* Task statement:
Search term "weight": please show all lines in the listing that contain it.

★ ★ ★

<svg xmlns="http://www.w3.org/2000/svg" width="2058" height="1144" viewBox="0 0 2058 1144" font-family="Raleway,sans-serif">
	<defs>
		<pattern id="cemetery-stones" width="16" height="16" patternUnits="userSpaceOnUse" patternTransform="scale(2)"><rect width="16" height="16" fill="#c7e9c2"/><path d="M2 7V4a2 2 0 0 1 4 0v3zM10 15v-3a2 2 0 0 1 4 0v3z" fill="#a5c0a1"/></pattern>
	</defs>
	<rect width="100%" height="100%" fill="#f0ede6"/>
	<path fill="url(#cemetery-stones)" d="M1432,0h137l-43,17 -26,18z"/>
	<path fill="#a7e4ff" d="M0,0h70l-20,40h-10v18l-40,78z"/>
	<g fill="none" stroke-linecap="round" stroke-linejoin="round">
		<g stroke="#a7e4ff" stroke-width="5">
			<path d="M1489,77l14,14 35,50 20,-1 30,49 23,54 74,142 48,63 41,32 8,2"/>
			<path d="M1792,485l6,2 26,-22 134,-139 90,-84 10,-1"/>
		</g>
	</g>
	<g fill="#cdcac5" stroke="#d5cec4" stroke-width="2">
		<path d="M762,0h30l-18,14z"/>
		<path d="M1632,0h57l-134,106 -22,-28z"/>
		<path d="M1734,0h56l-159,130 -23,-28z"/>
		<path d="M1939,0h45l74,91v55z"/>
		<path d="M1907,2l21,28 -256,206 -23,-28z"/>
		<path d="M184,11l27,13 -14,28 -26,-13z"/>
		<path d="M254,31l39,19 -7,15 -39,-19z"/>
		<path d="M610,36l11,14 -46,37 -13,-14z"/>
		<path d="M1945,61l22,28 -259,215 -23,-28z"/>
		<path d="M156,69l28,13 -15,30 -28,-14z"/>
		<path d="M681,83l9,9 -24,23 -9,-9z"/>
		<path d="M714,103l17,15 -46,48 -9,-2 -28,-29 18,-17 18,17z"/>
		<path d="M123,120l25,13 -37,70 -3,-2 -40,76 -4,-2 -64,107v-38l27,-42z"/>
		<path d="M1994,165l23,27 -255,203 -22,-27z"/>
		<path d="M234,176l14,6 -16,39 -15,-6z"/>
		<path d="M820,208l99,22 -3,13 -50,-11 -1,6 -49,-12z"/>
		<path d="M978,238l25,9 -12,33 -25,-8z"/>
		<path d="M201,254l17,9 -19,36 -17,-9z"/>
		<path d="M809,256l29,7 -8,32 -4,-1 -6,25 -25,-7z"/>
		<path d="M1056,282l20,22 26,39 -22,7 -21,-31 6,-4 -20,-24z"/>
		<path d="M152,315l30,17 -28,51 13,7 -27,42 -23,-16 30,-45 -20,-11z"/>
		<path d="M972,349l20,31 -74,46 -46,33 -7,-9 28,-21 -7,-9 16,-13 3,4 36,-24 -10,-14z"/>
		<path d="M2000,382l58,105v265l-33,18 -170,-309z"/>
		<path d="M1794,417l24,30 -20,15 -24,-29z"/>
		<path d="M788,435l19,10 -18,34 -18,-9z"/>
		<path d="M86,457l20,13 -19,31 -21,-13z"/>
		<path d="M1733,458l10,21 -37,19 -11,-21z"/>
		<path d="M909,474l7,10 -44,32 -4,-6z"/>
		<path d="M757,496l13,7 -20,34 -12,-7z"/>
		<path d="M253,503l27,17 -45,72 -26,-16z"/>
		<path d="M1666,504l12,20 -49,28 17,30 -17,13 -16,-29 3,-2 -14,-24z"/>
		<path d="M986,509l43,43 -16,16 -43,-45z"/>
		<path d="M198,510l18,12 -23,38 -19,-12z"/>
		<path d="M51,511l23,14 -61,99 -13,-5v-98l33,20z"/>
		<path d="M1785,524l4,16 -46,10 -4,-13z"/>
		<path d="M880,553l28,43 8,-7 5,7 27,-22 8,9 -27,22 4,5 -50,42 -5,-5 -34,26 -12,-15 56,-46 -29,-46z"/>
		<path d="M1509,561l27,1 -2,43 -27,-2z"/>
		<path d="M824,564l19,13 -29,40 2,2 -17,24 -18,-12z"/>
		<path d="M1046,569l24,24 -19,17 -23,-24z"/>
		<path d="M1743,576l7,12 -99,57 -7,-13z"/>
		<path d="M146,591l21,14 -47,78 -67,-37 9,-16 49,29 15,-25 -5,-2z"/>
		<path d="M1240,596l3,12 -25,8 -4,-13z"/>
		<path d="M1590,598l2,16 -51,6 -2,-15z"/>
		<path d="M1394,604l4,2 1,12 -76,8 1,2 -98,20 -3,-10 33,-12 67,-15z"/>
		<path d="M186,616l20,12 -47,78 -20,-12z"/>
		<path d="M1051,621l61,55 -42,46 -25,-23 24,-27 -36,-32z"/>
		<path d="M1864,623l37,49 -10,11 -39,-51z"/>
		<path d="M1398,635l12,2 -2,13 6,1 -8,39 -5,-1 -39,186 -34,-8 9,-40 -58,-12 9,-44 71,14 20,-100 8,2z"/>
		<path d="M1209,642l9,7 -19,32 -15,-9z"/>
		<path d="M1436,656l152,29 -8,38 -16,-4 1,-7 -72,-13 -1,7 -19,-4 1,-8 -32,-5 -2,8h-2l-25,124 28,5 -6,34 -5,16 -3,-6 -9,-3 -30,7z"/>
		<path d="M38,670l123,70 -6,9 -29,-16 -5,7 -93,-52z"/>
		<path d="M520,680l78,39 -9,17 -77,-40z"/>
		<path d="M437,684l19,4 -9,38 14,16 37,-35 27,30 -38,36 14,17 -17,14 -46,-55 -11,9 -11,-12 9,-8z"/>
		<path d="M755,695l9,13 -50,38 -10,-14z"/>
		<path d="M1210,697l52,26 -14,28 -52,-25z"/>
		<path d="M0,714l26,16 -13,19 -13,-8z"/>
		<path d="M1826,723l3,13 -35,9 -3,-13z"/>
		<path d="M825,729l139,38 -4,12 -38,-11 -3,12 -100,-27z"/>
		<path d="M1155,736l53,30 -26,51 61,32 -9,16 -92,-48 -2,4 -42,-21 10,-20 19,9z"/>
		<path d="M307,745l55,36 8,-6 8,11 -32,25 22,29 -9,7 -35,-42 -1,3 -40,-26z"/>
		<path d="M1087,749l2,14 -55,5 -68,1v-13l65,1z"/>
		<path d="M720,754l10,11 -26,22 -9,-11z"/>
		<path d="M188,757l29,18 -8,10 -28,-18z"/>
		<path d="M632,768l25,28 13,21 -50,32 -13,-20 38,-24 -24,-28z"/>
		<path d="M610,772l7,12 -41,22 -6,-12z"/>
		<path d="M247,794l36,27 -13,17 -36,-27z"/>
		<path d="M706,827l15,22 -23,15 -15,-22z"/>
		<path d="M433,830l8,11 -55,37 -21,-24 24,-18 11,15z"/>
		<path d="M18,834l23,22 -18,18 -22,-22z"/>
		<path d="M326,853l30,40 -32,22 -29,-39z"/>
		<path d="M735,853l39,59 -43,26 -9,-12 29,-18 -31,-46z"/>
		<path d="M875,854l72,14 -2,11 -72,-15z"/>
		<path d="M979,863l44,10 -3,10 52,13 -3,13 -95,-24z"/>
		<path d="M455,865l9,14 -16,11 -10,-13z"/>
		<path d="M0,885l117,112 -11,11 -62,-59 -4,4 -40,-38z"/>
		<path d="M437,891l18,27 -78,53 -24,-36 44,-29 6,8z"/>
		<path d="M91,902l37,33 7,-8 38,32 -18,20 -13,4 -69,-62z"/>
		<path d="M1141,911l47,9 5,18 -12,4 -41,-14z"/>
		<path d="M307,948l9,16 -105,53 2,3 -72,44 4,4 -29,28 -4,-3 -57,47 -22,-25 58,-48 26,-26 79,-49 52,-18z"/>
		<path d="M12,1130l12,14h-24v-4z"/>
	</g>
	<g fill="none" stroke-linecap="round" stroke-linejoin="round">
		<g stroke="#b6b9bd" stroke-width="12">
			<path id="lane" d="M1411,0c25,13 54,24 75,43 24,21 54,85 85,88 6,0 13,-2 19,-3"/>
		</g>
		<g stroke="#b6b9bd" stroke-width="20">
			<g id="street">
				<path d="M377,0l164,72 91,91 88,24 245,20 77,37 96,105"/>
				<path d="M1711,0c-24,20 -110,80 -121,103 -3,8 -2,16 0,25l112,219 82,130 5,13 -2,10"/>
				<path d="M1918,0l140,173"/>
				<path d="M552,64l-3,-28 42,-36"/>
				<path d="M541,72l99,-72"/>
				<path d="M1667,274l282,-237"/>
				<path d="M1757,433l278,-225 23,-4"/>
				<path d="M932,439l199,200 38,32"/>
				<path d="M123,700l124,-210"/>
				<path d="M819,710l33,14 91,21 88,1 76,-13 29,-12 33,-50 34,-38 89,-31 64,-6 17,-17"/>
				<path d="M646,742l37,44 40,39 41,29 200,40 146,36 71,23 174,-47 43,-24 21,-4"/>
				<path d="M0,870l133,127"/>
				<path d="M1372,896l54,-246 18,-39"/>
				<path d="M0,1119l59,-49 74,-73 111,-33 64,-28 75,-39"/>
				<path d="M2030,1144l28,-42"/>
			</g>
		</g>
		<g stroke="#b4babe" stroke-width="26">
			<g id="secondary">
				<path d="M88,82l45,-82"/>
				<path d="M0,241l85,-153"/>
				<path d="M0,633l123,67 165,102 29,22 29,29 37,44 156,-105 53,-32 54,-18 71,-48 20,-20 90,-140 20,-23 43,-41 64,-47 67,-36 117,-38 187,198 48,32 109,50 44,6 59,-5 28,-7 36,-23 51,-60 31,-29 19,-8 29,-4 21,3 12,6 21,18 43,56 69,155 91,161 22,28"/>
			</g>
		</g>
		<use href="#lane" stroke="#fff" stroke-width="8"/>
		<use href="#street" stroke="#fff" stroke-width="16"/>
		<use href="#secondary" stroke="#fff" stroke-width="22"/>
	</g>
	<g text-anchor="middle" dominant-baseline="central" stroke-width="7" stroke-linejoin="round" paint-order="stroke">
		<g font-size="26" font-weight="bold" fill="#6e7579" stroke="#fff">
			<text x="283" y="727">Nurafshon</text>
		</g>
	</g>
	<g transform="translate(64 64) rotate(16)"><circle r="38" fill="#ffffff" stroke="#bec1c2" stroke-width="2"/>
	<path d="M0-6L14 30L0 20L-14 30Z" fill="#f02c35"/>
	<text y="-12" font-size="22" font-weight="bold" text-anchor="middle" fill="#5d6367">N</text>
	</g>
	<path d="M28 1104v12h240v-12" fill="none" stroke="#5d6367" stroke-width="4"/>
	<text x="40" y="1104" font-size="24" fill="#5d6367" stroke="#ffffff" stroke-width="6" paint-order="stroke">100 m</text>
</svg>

★ ★ ★

* Exercise result:
		<g font-size="26" font-weight="bold" fill="#6e7579" stroke="#fff">
	<text y="-12" font-size="22" font-weight="bold" text-anchor="middle" fill="#5d6367">N</text>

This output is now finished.